Star Chamber Medicine

The Star Chamber was a  English court of law where sessions were held in secret, with no indictments, no right of appeal, no juries, and no witnesses.

If Washington has their way, we may see something similar in our health care system.  In a recent editorial at Bloomberg.com, Betsy McCaughey offers this view of the Spendulus Bill.

The bill’s health rules will affect “every individual in the United States” (445, 454, 479). Your medical treatments will be tracked electronically by a federal system. Having electronic medical records at your fingertips, easily transferred to a hospital, is beneficial. It will help avoid duplicate tests and errors.

Nothing insidious about that, right? But it get’s worse.Hospitals and doctors that are not “meaningful users” of the new system will face penalties.

“Meaningful user” isn’t defined in the bill. That will be left to the HHS secretary, who will be empowered to impose “more stringent measures of meaningful use over time” (511, 518, 540-541)

What penalties will deter your doctor from going beyond the electronically delivered protocols when your condition is atypical or you need an experimental treatment? The vagueness is intentional. In his book, Daschle proposed an appointed body with vast powers to make the “tough” decisions elected politicians won’t make.

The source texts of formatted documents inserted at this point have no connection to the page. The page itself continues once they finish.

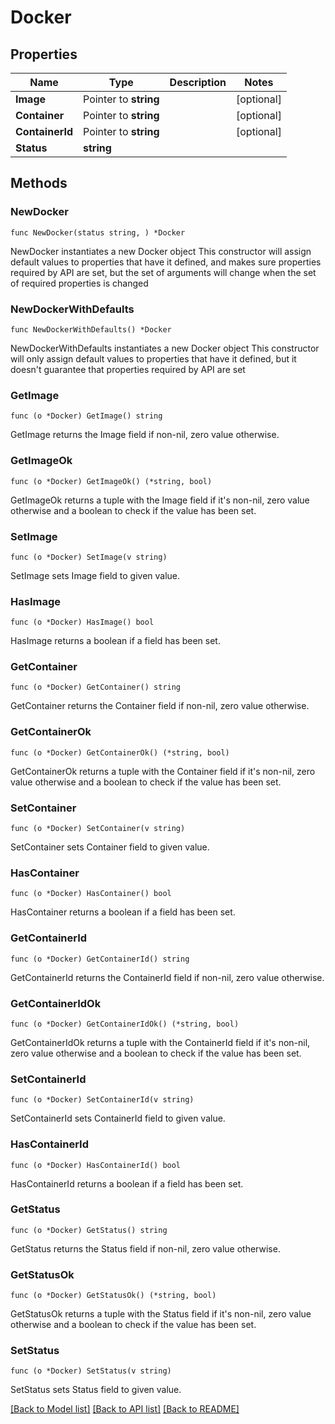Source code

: # Docker

## Properties

Name | Type | Description | Notes
------------ | ------------- | ------------- | -------------
**Image** | Pointer to **string** |  | [optional] 
**Container** | Pointer to **string** |  | [optional] 
**ContainerId** | Pointer to **string** |  | [optional] 
**Status** | **string** |  | 

## Methods

### NewDocker

`func NewDocker(status string, ) *Docker`

NewDocker instantiates a new Docker object
This constructor will assign default values to properties that have it defined,
and makes sure properties required by API are set, but the set of arguments
will change when the set of required properties is changed

### NewDockerWithDefaults

`func NewDockerWithDefaults() *Docker`

NewDockerWithDefaults instantiates a new Docker object
This constructor will only assign default values to properties that have it defined,
but it doesn't guarantee that properties required by API are set

### GetImage

`func (o *Docker) GetImage() string`

GetImage returns the Image field if non-nil, zero value otherwise.

### GetImageOk

`func (o *Docker) GetImageOk() (*string, bool)`

GetImageOk returns a tuple with the Image field if it's non-nil, zero value otherwise
and a boolean to check if the value has been set.

### SetImage

`func (o *Docker) SetImage(v string)`

SetImage sets Image field to given value.

### HasImage

`func (o *Docker) HasImage() bool`

HasImage returns a boolean if a field has been set.

### GetContainer

`func (o *Docker) GetContainer() string`

GetContainer returns the Container field if non-nil, zero value otherwise.

### GetContainerOk

`func (o *Docker) GetContainerOk() (*string, bool)`

GetContainerOk returns a tuple with the Container field if it's non-nil, zero value otherwise
and a boolean to check if the value has been set.

### SetContainer

`func (o *Docker) SetContainer(v string)`

SetContainer sets Container field to given value.

### HasContainer

`func (o *Docker) HasContainer() bool`

HasContainer returns a boolean if a field has been set.

### GetContainerId

`func (o *Docker) GetContainerId() string`

GetContainerId returns the ContainerId field if non-nil, zero value otherwise.

### GetContainerIdOk

`func (o *Docker) GetContainerIdOk() (*string, bool)`

GetContainerIdOk returns a tuple with the ContainerId field if it's non-nil, zero value otherwise
and a boolean to check if the value has been set.

### SetContainerId

`func (o *Docker) SetContainerId(v string)`

SetContainerId sets ContainerId field to given value.

### HasContainerId

`func (o *Docker) HasContainerId() bool`

HasContainerId returns a boolean if a field has been set.

### GetStatus

`func (o *Docker) GetStatus() string`

GetStatus returns the Status field if non-nil, zero value otherwise.

### GetStatusOk

`func (o *Docker) GetStatusOk() (*string, bool)`

GetStatusOk returns a tuple with the Status field if it's non-nil, zero value otherwise
and a boolean to check if the value has been set.

### SetStatus

`func (o *Docker) SetStatus(v string)`

SetStatus sets Status field to given value.



[[Back to Model list]](../README.md#documentation-for-models) [[Back to API list]](../README.md#documentation-for-api-endpoints) [[Back to README]](../README.md)


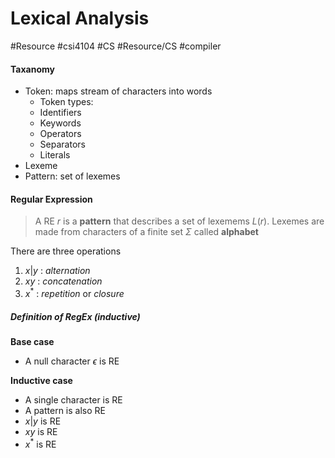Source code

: # Lexical Analysis
#Resource #csi4104 #CS #Resource/CS #compiler 
#### Taxanomy

* Token: maps stream of characters into words
	* Token types:
	* Identifiers
	* Keywords
	* Operators
	* Separators
	* Literals
* Lexeme
* Pattern: set of lexemes


#### Regular Expression

> A RE $r$ is a **pattern** that describes a set of lexemems $L(r)$. Lexemes are made from characters of a finite set $\Sigma$ called **alphabet**

There are three operations
1. $x | y$ : _alternation_
2. $xy$ : _concatenation_
3. $x^*$ : _repetition_ or _closure_

##### Definition of RegEx (inductive)

**Base case**
* A null character $\epsilon$ is RE

**Inductive case**
* A single character is RE
* A pattern is also RE
* $x|y$ is RE
* $xy$ is RE
* $x^*$ is RE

The stimulus bill does that, and calls it the Federal Coordinating Council for Comparative Effectiveness Research (190-192). The goal, Daschle’s book explained, is to slow the development and use of new medications and technologies because they are driving up costs. He praises Europeans for being more willing to accept “hopeless diagnoses” and “forgo experimental treatments,” and he chastises Americans for expecting too much from the health-care system.

Hopeless diasnoses. Sounds like Uncle Sam is ready to pull the plug on Grandma if her condition is what they deem . . . hopeless.

Just because a lot of these ideas were Tom Daschle”s, and he is no longer the HHS Secretary designee, don’t think his fingerprints are not all over health care reform coming from Washington.

The Federal Council is modeled after a U.K. board discussed in Daschle’s book. This board approves or rejects treatments using a formula that divides the cost of the treatment by the number of years the patient is likely to benefit. Treatments for younger patients are more often approved than treatments for diseases that affect the elderly, such as osteoporosis.

In 2006, a U.K. health board decreed that elderly patients with macular degeneration had to wait until they went blind in one eye before they could get a costly new drug to save the other eye. It took almost three years of public protests before the board reversed its decision.

Compassion and government are not interchangeable terms.

Welcome to Star Chamber Medicine, U.S. style.